____ Extracted records
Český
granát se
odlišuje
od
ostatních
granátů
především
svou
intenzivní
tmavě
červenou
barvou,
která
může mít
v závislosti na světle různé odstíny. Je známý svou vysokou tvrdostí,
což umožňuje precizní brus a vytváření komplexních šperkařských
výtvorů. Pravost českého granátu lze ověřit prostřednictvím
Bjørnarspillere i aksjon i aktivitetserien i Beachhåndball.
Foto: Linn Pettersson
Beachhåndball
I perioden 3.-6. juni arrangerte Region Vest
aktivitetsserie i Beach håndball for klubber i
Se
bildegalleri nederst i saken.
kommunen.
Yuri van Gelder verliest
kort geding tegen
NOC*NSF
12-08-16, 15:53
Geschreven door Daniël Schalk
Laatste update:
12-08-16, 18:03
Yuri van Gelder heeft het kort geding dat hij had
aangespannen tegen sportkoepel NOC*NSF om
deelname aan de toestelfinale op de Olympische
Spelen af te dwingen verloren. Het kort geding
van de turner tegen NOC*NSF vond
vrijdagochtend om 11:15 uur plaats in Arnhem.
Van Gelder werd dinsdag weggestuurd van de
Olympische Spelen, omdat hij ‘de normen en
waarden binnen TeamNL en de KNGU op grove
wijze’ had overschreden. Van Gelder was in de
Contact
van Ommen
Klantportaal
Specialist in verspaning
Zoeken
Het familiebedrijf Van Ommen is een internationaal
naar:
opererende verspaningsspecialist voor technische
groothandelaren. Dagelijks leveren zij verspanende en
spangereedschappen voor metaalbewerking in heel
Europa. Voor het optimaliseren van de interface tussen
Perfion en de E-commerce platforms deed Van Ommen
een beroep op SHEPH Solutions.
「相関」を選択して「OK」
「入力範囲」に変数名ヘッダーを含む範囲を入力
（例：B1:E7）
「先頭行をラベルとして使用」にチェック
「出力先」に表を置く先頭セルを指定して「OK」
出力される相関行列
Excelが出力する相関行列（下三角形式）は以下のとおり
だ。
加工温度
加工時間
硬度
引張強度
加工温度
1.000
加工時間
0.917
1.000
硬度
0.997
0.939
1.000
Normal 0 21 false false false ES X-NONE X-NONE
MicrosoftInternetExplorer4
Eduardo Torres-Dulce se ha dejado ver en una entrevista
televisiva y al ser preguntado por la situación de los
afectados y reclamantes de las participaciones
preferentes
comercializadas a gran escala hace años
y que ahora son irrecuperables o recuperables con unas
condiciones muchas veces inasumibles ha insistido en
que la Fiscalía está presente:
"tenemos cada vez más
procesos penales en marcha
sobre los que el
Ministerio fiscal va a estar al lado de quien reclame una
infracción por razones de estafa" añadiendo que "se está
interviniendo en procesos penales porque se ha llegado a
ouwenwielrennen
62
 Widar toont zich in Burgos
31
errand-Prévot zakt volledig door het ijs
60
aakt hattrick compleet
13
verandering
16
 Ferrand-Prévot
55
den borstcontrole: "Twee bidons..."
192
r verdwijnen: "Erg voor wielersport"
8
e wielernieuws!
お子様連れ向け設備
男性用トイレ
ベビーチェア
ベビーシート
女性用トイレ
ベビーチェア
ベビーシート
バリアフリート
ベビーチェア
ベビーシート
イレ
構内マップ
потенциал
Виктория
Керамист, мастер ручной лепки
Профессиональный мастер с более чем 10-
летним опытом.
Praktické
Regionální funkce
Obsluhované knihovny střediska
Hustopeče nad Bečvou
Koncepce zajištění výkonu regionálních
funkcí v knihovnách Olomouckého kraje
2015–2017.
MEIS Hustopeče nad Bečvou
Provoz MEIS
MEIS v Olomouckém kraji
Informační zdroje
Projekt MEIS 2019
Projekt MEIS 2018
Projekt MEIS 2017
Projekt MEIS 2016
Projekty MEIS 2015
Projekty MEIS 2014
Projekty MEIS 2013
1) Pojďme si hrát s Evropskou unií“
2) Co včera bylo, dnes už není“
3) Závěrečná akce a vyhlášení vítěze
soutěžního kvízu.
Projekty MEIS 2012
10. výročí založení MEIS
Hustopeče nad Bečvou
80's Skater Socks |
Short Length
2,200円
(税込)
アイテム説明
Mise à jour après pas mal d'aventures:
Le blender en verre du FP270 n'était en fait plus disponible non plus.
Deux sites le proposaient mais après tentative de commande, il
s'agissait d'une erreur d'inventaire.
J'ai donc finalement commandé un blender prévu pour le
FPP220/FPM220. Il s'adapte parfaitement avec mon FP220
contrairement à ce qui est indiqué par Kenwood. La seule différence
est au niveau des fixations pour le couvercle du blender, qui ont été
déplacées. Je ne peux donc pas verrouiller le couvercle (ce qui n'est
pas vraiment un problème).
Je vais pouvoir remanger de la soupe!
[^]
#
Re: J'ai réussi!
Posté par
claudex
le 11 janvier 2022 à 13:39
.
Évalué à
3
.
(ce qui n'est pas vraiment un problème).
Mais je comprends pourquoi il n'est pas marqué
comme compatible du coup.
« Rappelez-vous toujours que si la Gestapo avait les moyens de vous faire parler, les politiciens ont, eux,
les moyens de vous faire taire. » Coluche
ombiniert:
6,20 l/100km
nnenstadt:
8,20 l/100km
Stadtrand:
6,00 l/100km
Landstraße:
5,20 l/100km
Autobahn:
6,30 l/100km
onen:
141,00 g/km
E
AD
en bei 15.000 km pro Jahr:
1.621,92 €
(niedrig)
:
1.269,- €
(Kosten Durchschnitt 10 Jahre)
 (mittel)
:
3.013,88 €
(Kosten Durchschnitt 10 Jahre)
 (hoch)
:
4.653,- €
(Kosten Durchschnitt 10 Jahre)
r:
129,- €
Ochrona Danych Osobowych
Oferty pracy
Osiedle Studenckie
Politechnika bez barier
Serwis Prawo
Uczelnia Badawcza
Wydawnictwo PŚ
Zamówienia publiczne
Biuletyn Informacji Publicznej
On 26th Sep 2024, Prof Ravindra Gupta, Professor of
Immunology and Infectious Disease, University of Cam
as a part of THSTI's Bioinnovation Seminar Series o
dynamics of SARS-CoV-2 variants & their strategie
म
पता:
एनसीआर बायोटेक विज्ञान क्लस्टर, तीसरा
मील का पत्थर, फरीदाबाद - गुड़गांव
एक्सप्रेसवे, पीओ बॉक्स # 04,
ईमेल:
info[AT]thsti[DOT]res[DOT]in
________
Try it
Number of lines above that include "está": state it and nothing else.

Response to this exercise
2